Lawmakers from both parties were left scrambling on Wednesday after President-elect Donald Trump insisted that a debt ceiling hike be tied to a stopgap government funding bill. This unexpected move disrupts a carefully negotiated bipartisan plan to avoid a government shutdown.
In a joint statement with Vice President-elect J.D. Vance, Trump criticized Republicans for mishandling the debt ceiling in 2025 and called for immediate action. “The most foolish and inept thing ever done by Congressional Republicans was allowing our country to hit the debt ceiling in 2025,” the statement read. Trump’s demand includes a “streamlined spending bill” that limits Democratic priorities and increases the debt ceiling.
Senator Susan Collins (R-Maine), the ranking Republican on the Senate Appropriations Committee, expressed surprise at the timing. “I was surprised that [Trump] wants to move the debt limit vote up to this year. I don’t know his rationale,” she said.
While some Republicans appeared open to the idea, others voiced skepticism. Senator Thom Tillis (R-N.C.) said, “I just don’t know why Sen. Schumer would accept it,” pointing out the lack of immediate pressure to act. Representative Dave Schweikert (R-Ariz.) argued that attaching the debt ceiling to the funding discussion could have long-term consequences, including higher interest rates.

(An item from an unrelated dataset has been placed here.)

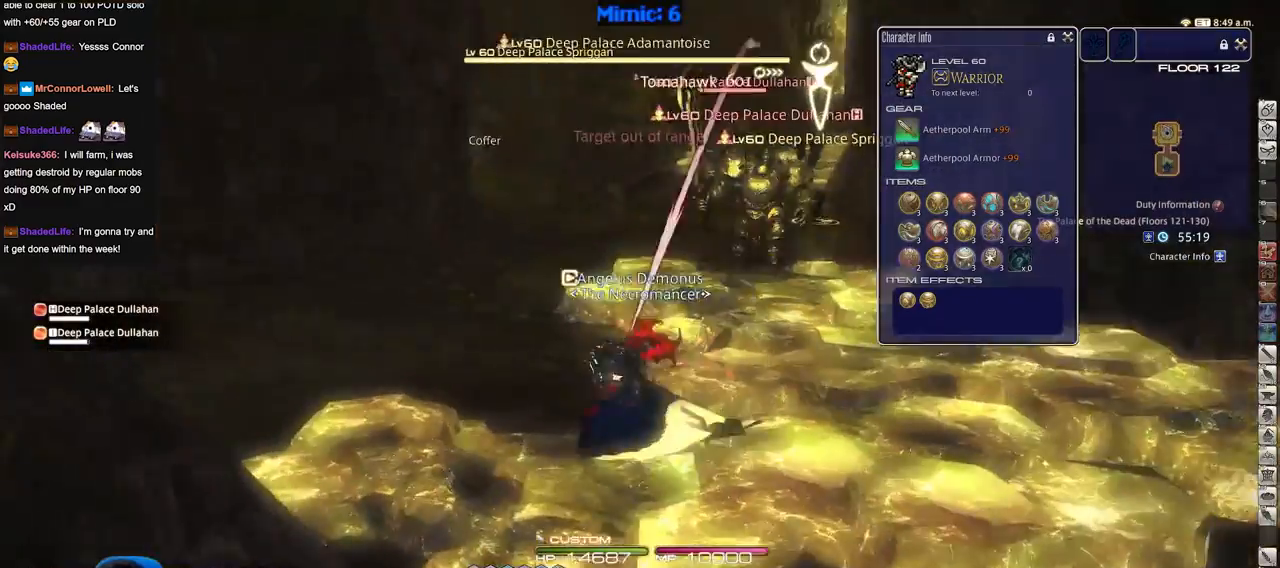
{"keys": ["d"], "events": [[17, "w", "down"], [67, "a", "up"], [267, "d", "down"], [351, "w", "up"]]}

On the Democratic side, reactions were swift and critical. Senator Chris Murphy (D-Conn.) accused Trump of using the debt ceiling as leverage for tax cuts benefiting billionaires. “Shorter version: tax cut for billionaires or the government shuts down for Christmas,” he posted on X.

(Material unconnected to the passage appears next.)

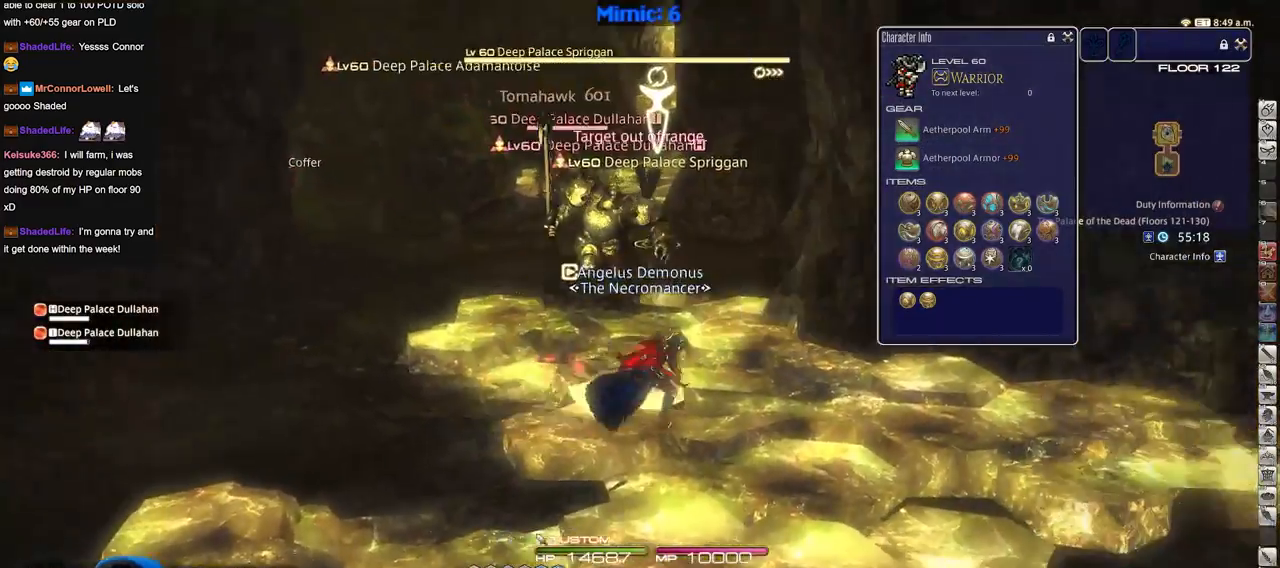
{"keys": ["d", "s"], "events": [[83, "d", "up"], [233, "s", "down"], [317, "d", "down"]]}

The debt ceiling, which caps the amount the Treasury can borrow to meet its obligations, is currently suspended through the end of the year.
However, estimates from the Economic Policy Innovation Center (EPIC) suggest the so-called “X-Date” — when extraordinary measures to avoid default would be exhausted — could arrive as early as June 2025. This looming deadline adds urgency to the debate, even as lawmakers grapple with immediate funding needs.
Senator Ted Budd (R-N.C.) expressed reluctance about the debt ceiling but indicated he didn’t want it used against Trump. Democrats, however, have historically resisted negotiating over the debt ceiling, demanding clean increases without add-ons. Last year’s contentious negotiations led to a suspension of the ceiling but resulted in a credit rating downgrade for the U.S.
Despite the unexpected demand, some Democrats, like Senate Finance Chair Ron Wyden (D-Ore.), refrained from taking a definitive stance, focusing instead on bipartisan efforts to prevent a government shutdown.
The proposed funding package includes disaster aid, farmer assistance, and healthcare provisions — areas Wyden emphasized as critical. “The president-elect has talked about being fiscally responsible. Our package gets money in the coffers of Medicare and taxpayers and seniors,” Wyden said.
Trump’s opposition to the bipartisan plan has brought congressional action to a standstill, with lawmakers facing a Friday deadline to prevent a shutdown. The president-elect’s insistence on pairing the debt ceiling with immediate funding needs has added a volatile element to an already complex negotiation process.